Se Jeunet ha realizzato uno dei film francesi più cari di sempre, non si è fatto mancare nulla riuscendo a raggruppare dei vecchi volti familiari (Dominique Pinon, Jean-Claude Dreyfus…) passando per dei nuovi (Clovis Cornillac, Albert Dupontel…) e molti altri (Jodie Foster, Julie Depardieu…). Tutti attori di prima scelta, tutti in perfetta armonia.

  1. Perché bisogna già aver amato qualcuno…

Mathilde (Audrey Tautou) è follemente innamorata del suo Manech, ne sono una prova le MMM che incide dappertutto. Perché bisogna aver già posato la propria fredda mano sul caldo seno della propria fidanzata per sentire i preziosi battiti del più bello dei cuori. Perché quando si ama, non si pensa che ad un’unica persona e si è pronti a tutto per lei. Questo è un grande film d’amore.

  1. Perché la guerra non è "ameliepoulinizzata”.

Perché l’innocuità dello stile non assomiglia ad una stilizzazione. Perché la crudeltà della guerra è perfettamente ritrascritta (con l’appoggio di una sontuosa messa in scena.) Perché gli obici sono dappertutto ed è, in questo caos funesto delle trincee, che gli uomini pensano alle loro donne e ci si riconciliano, talvolta, in silenzio. Perché quando si è confrontati alla peggiore delle situazioni, si dimenticano gli orrori e le ferite del passato. Perché si deve sopravvivere, prima di tutto.

  1. Perché la risata è la caratteristica distintiva dell’uomo.

Perché se si può rimanere emozionati per la determinazione di Mathilde, si può anche ridere degli stratagemmi da lei usati per raggiungere i suoi scopi. Eh si, miei cari lettori, i miracoli non arrivano solo a Lourdes…

  1. Perché c’è Marion Cotillard.

Perché Marion, hai debuttato in Taxi e anche oggi non rinneghi quelli che ti hanno dato la tua prima opportunità. Perché anche se hai recitato in film mediocri (Les Jolies Choses, Lisa, Jeux d’enfants [NdJ : Credo inediti in Italia eccetto l’ultimo che è già disponibile a noleggio]), eri la scintilla che non li faceva risultare indigesti. Perché in Une Affaire privée, hai finalmente avuto un ruolo alla tua altezza: sensuale, velenosa, oscura. Perché in Un long dimanche de fiançailles, ci stupirai. Perché sei discreta, bella e talentuosa. Perché sei semplicemente te stessa, Marion, una della più grandi attrici della tua generazione.

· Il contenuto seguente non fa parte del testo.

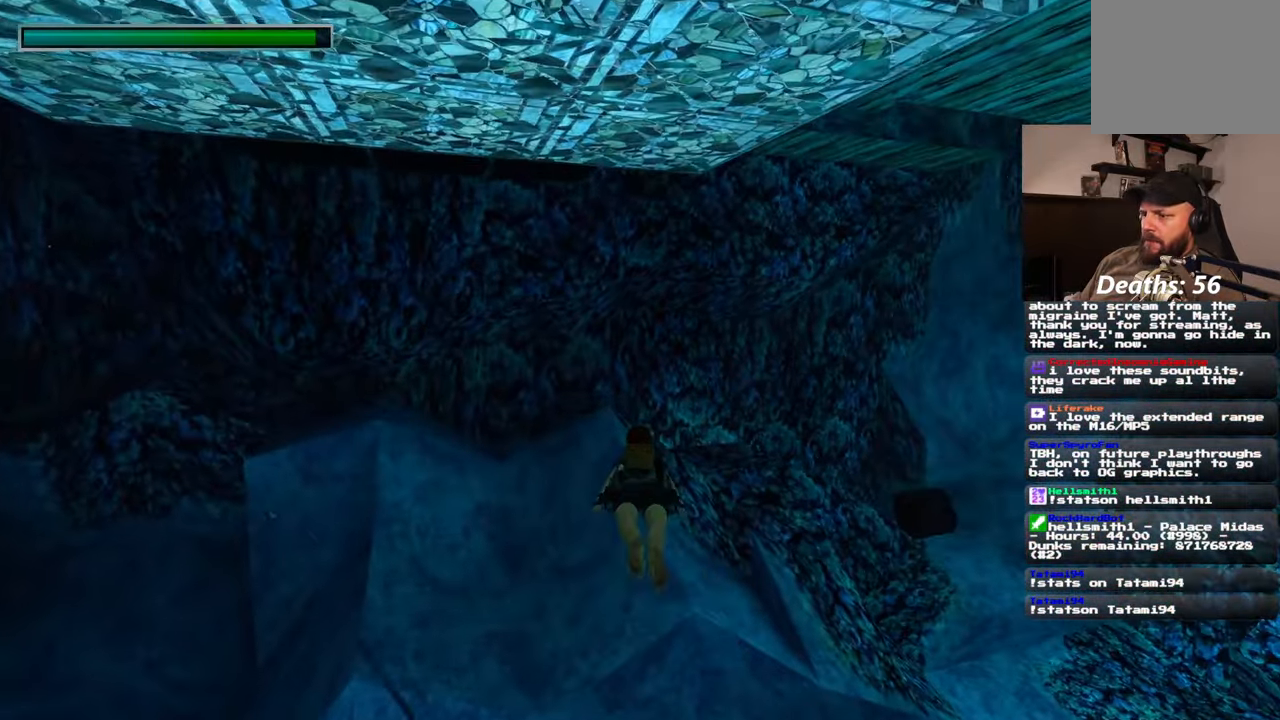
{"dt_ms": 500, "buttons": [], "left_stick": "up", "right_stick": "center", "events": [[133, "right_stick", "down-left"], [400, "right_stick", "center"]]}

  1. Perché bisogna essere superstiziosi.

Perché il personaggi dell’ultimo film di Jean-Pierre Jeunet sono superstiziosi e hanno ragione a crede al caso nell’esistenza, ai piccoli segni del quotidiano. Se arrivate fino alla fine di queste righe senza battere ciglio allora il film sarà di vostro gusto.

  1. Perché è semplicemente Jean-Pierre Jeunet.

Perché il regista conserva la sua calma ed i piedi per terra qualsiasi cosa succeda, continuando a stupirsi del successo dei suoi film. E’ la sua assenza di pretese e di cinismo che permette la qualità di opere come le sue. E’ logico che Un long dimanche de fiançailles s’imponga come un eccellente film. Allora? Allora Grazie!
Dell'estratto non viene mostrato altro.